>> Start Passage given

After converting the dispatch procedure to a software interrupt thread it was observed that most operations can be dispatched without a context switch at all! Recall that the reason for switching to another thread is to have a common location to batch operations. However most crypto requests should not be batched because batching them increases latency, reducing overall performance. This is especially true of network protocols such as IPsec.

To handle this conflict between a need for low latency and a desire for high throughput we introduced the notion of batchable crypto requests. Requests that are marked batchable are queued and dispatched from the dispatch thread that is entered through a software interrupt. Crypto drivers are supplied a hint at step 2 in the above procedure that indicates whether more operations will follow immediately; this permits drivers to safely batch operations together. Operations that are not marked batchable are sent to the crypto drivers immediately without passing through the dispatch thread. Doing this requires no changes to the dispatch thread.

Table 3: Direct- vs software interrupt--based dispatch
Dispatch Time (ns)
Direct SWI Speedup
Avg 108 427 4x
Min 99 380
Max 1634 9248

As Table 3 shows, direct dispatch lowers dispatch overhead dramatically. In addition, variance (not shown) is significantly reduced which is important for clients like network protocols.

While the above techniques eliminate the context switch needed to dispatch operations they do not eliminate the context switch prior to invoking the callback method. As discussed earlier, the callback method may take a long time to execute so typically should not be run directly from the crypto device driver. Some callback methods however execute quickly. In particular the callback method for the /dev/crypto device driver does little more than wakeup the thread that submitted the request. This callback can safely be called from the device driver without switching to the crypto return thread. Crypto requests that want their callback methods invoked directly mark their request appropriately. This eliminates the context switch normally required to return results. Clients however must be careful when submitting requests as the results may be ready before they can wait for them. (To aid in recognizing this, the crypto framework now marks crypto operations done on completion so clients can submit an operation, synchronize access to the operation data structure, and then verify a request is incomplete before blocking to wait for a result.) With this change operations submitted through /dev/crypto can be done without any context switches! Table 4 compares the cost of using immediate callbacks to passing through the return thread.

>> End Passage given
>> Start Records

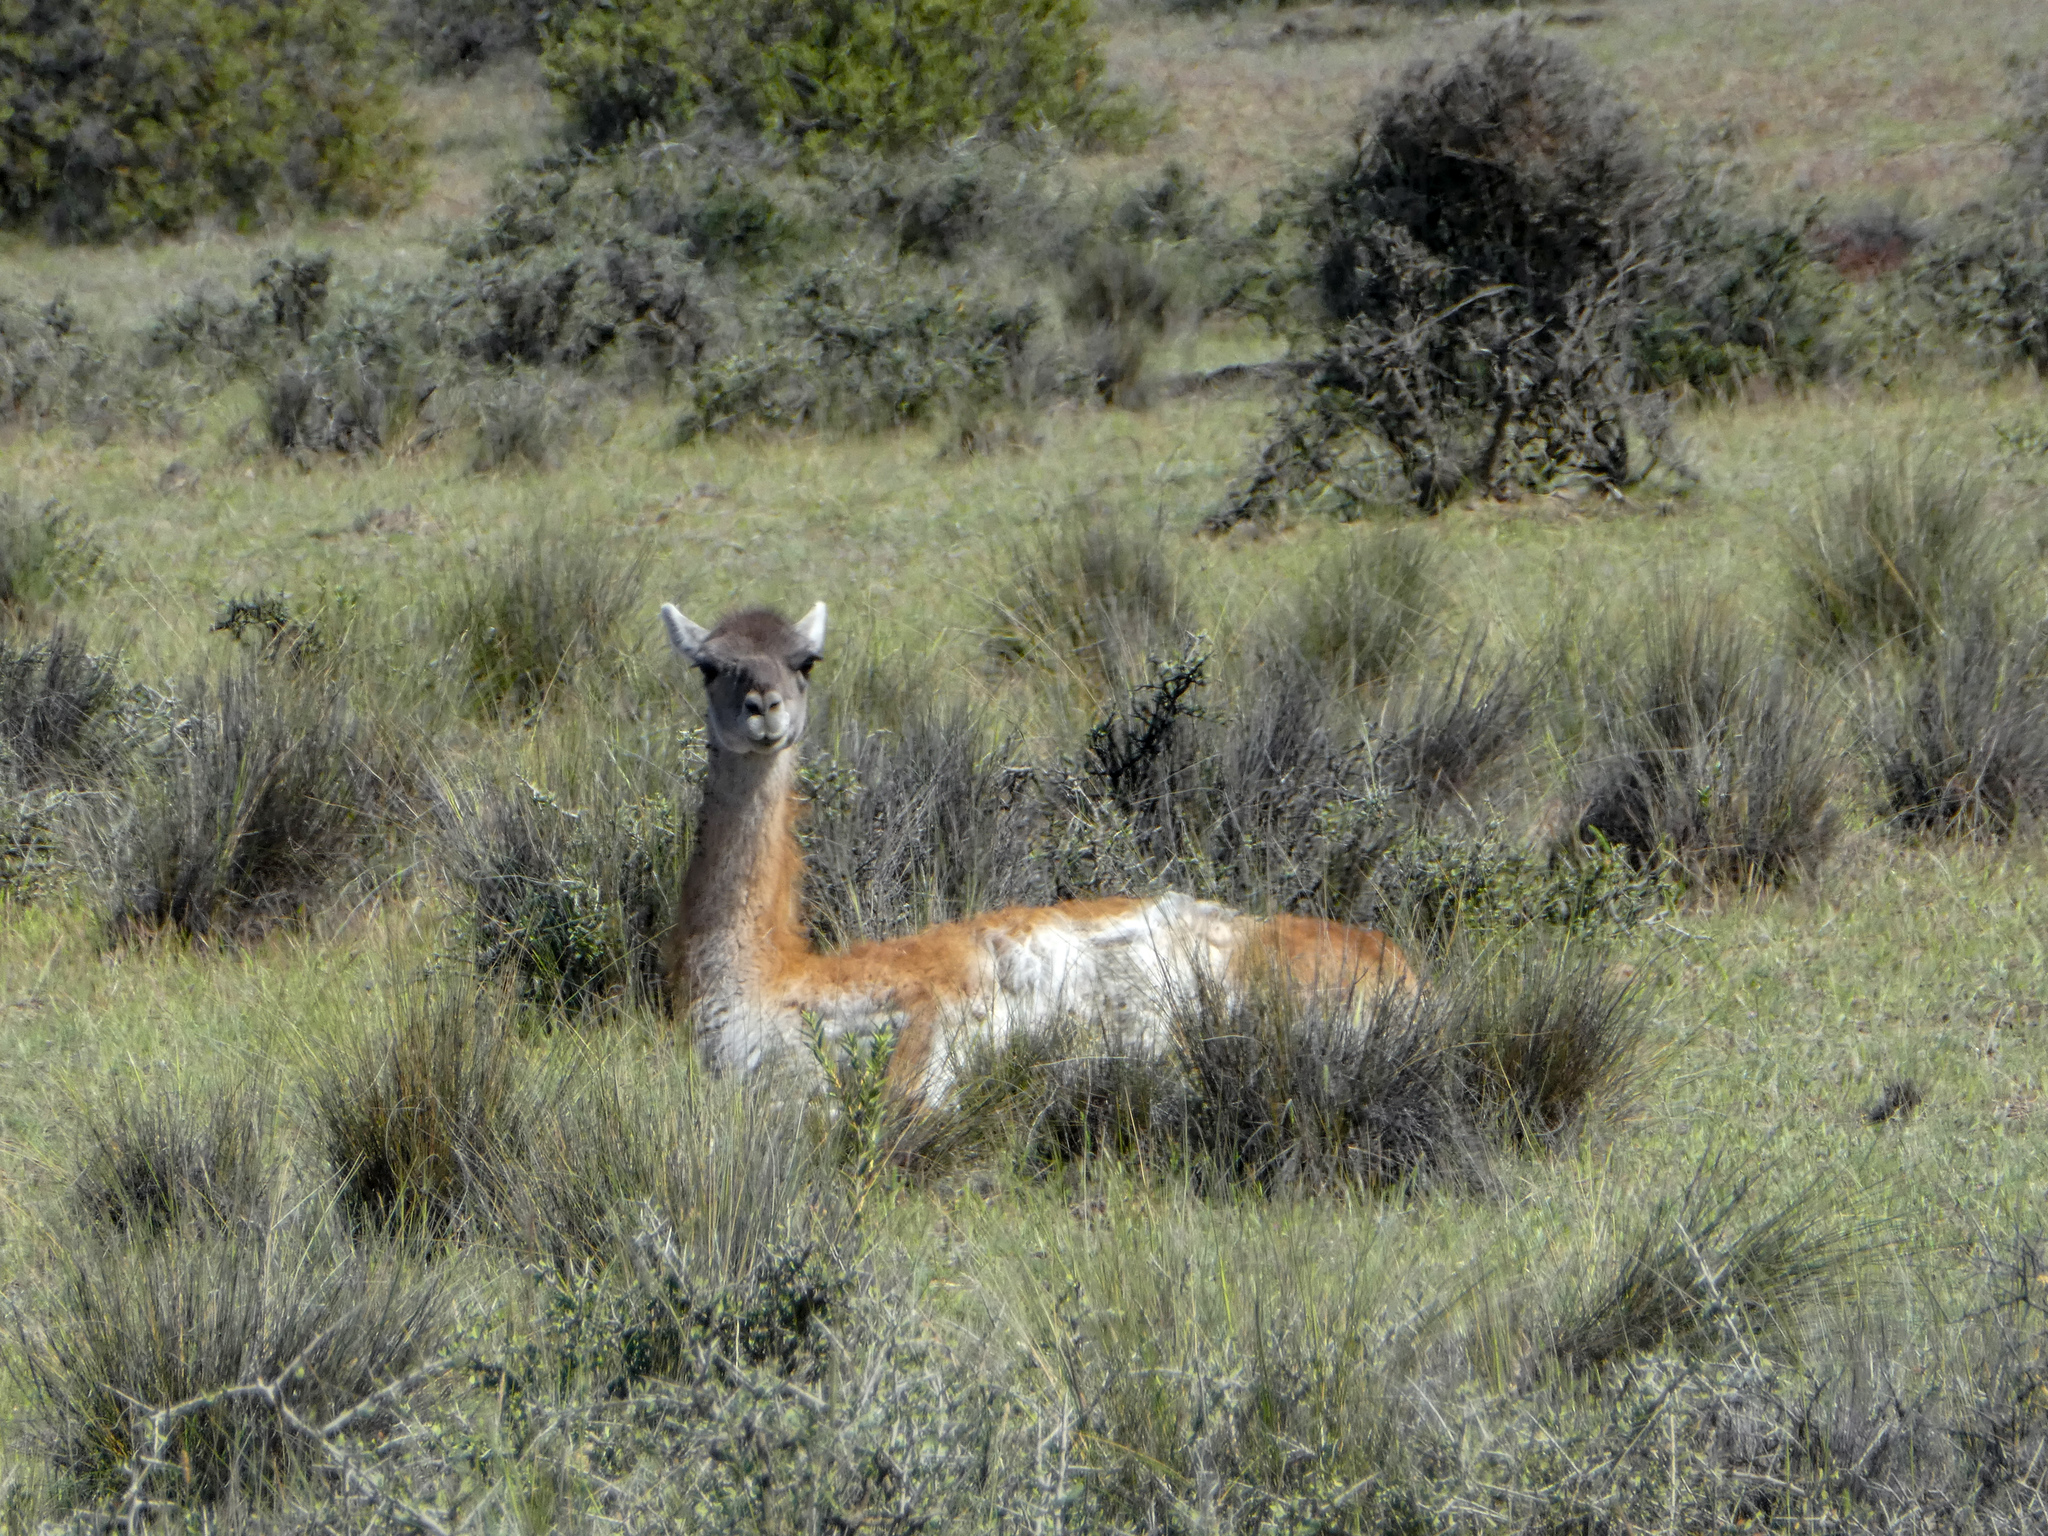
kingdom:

>> End Records
>> Start Records

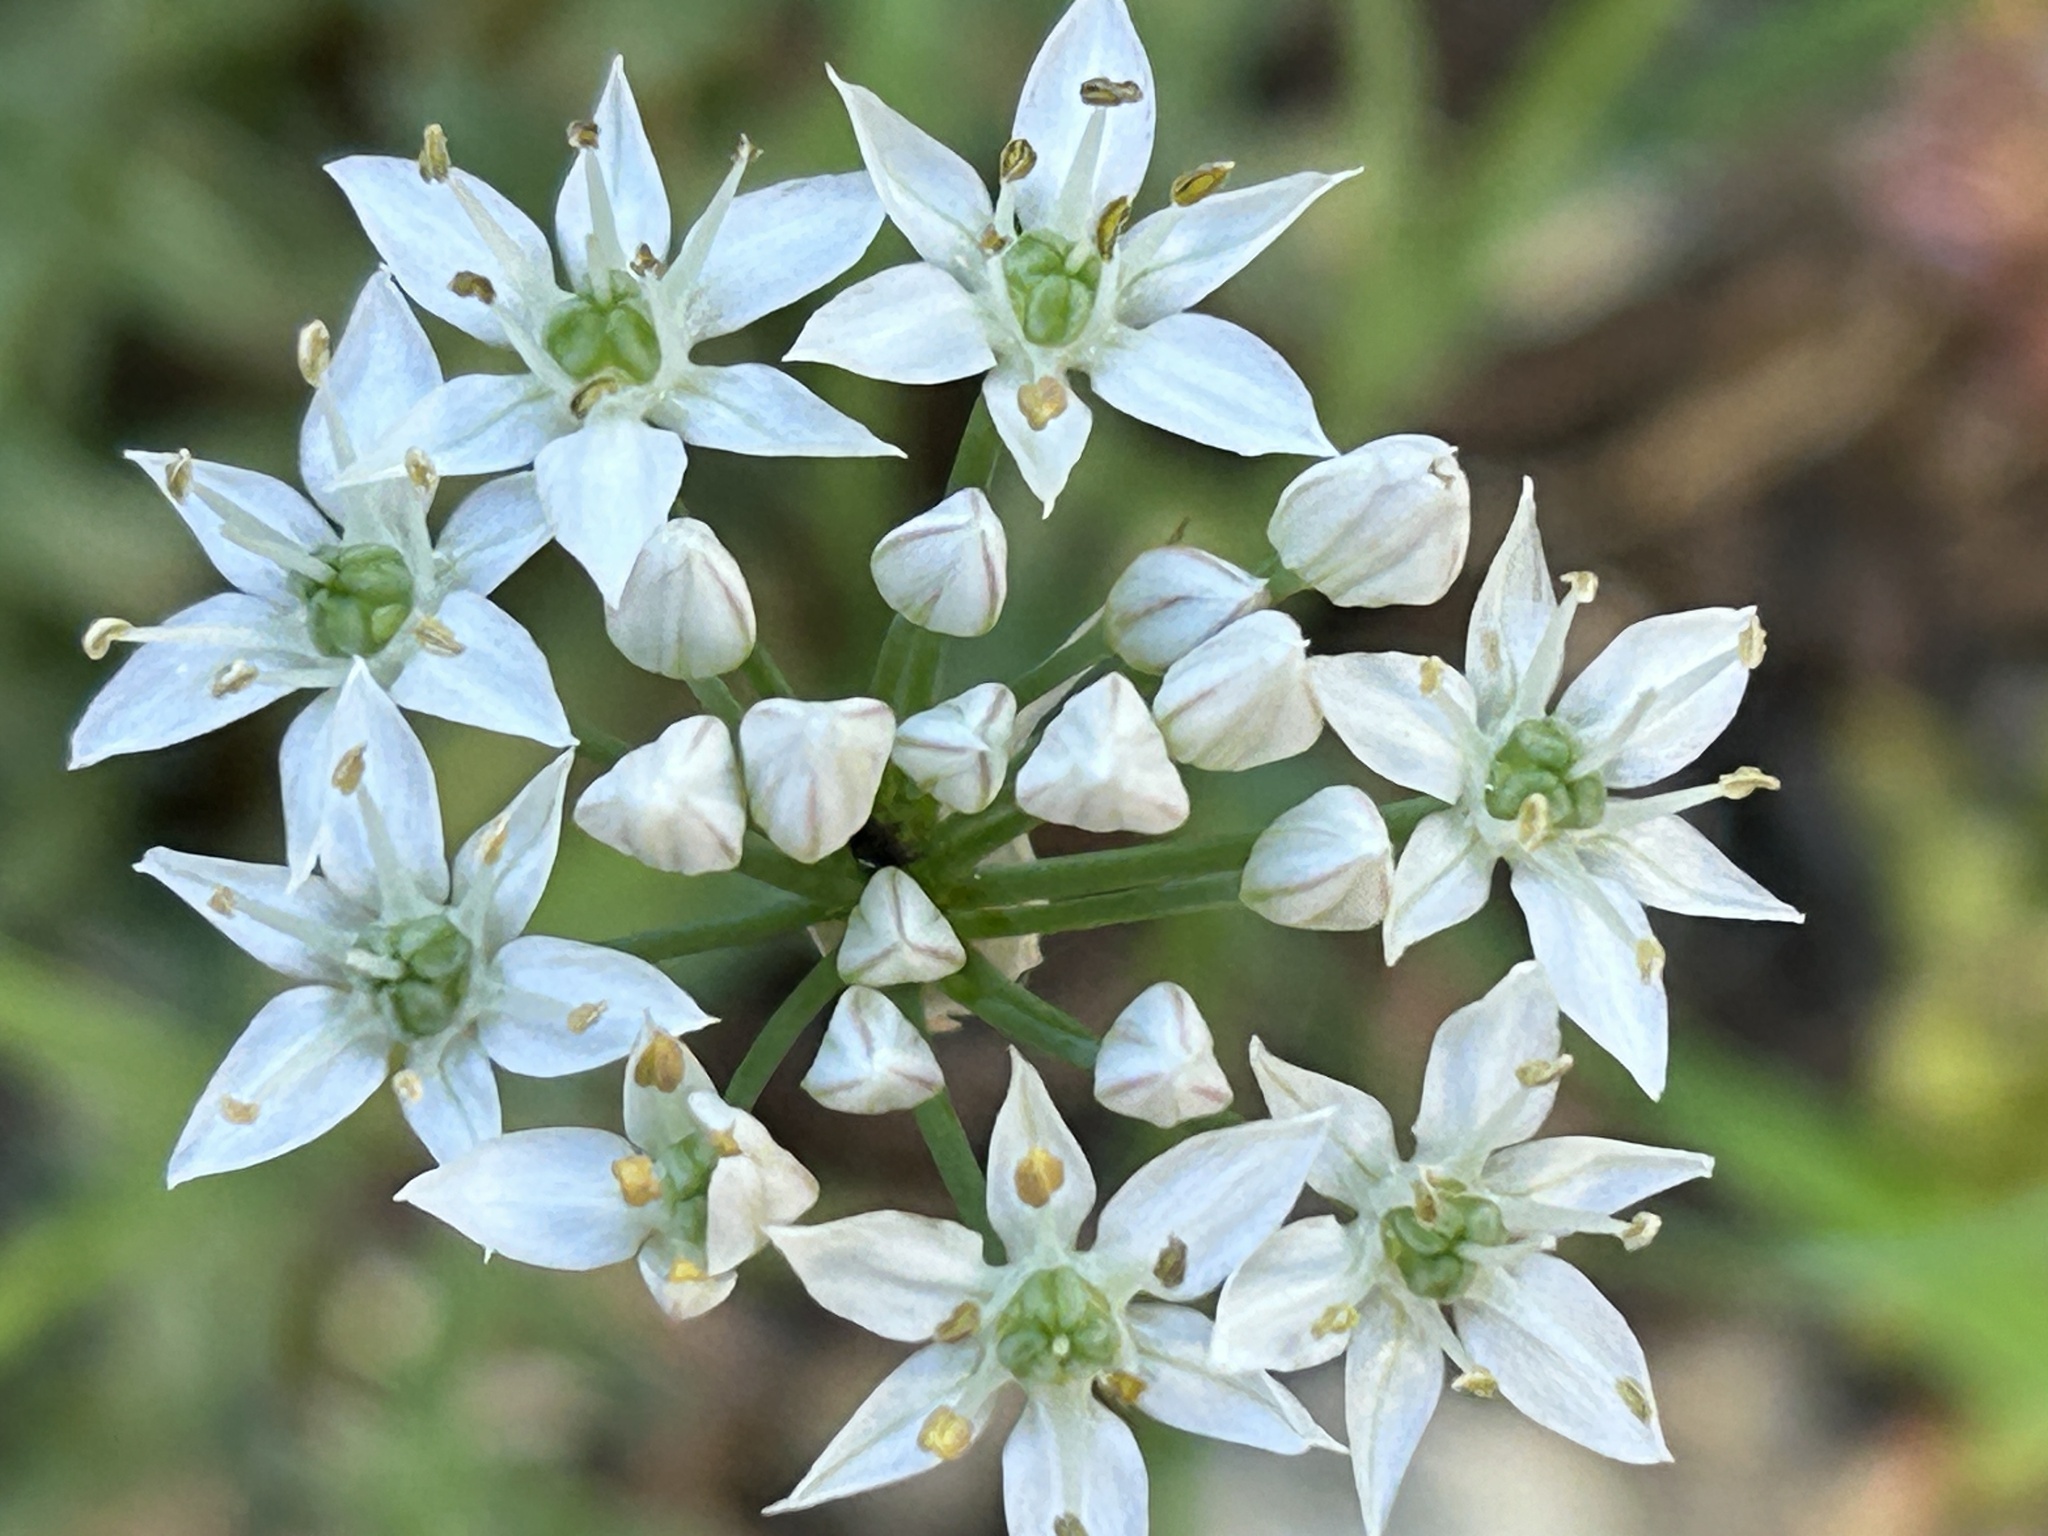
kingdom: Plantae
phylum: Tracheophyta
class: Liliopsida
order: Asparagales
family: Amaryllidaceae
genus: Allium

>> End Records

## [Exercise set]
A. Answer these from the crypto dispatch text:
(i) What average dispatch time in nanoseconds does Table 3 give for direct dispatch, and what for SWI?
(ii) What does the callback method for the /dev/crypto device driver do?
(iii) Which requests are queued and dispatched from the dispatch thread?
B. Write the next part of the crypto dispatch text, following on from its last sentence.
These lines have nothing to do with the crypto dispatch text.

## [Solved tasks]
A.
(i) 108 ns for direct dispatch and 427 ns for SWI.
(ii) It does little more than wake up the thread that submitted the request.
(iii) Requests that are marked batchable.

B.
Table 4: Immediate- vs task--based returns
Return Time (ns)
Immediate Task Speedup
Avg 98 3102 33x
Min 97 3010
Max 455 15098

Similar to the above technique, when a crypto device driver operates synchronously (e.g. the software crypto driver), passing callbacks through the return thread is typically unnecessary. When a caller is prepared for immediate callback with a result it can mark operations appropriately and bypass the trip through the return thread. This last optimization effectively returns the overhead of using software crypto support to the cost of a function call. The only downside to this technique is that because the callback is done in a continuation style there are two extra stack frames required to process a request to completion, which may be significant for a kernel that is running close to the limit of its kernel stack size.

Note that all these optimizations reduce the overhead of using the crypto subsystem. This is most noticeable for operations with small operands as the cost to do the cryptographic operation is small compared to the overhead to process it. As operand size grows the time spent computing the result reduces the importance of the optimizations described here. However since operand size typically exhibits a bi- or tri-modal distribution these optimizations have a significant impact on real-life performance.

3.2.3. Tuning Drivers to Minimize Latency

Two crypto device drivers were imported from OpenBSD when this work was brought into FreeBSD. These drivers support the hardware devices most readily available: those based on the Hifn 7951, Hifn 7811 and Broadcom 58xx. Both drivers attempt to batch symmetric crypto operations when possible. Typically this is possible only when the device is under load. It was observed however that this batching has a severe performance penalty for applications like IPsec because it increases the latency for most operations. The drivers have been changed to batch operations only if they are explicitly marked batchable.

3.2.4. Flow Control for Cryptographic Operations

The OCF assumes that once an operation is sent to a crypto device driver for processing it will either succeed or fail permanently. Failures due to lack of resources are treated as permanent failures. Callers may interpret the error code for failed operations and resubmit them but this is never done. This has ramifications for clients of the OCF. For IPsec, for example, a failed crypto request is equivalent to dropping a packet. This can cause higher level protocols such as TCP to initiate backoff algorithms and for performance to drop.

In many instances drivers can quickly recover from conditions that are reported to the OCF as errors. For example, the Hifn 7951 has a small ring of descriptors that may be exhausted when under load. Since the ring is known to be full when an error occurs one can assume an operation will complete soon and space will be available to submit a new operation. Rather than fail a request because there are no descriptors it is more efficient to queue it and ``push back'' on the crypto dispatch logic until resources become free. While this can cause excessive queueing of requests, in practice, this does not happen because other flow control mechanisms come into play (e.g. network traffic stops flowing).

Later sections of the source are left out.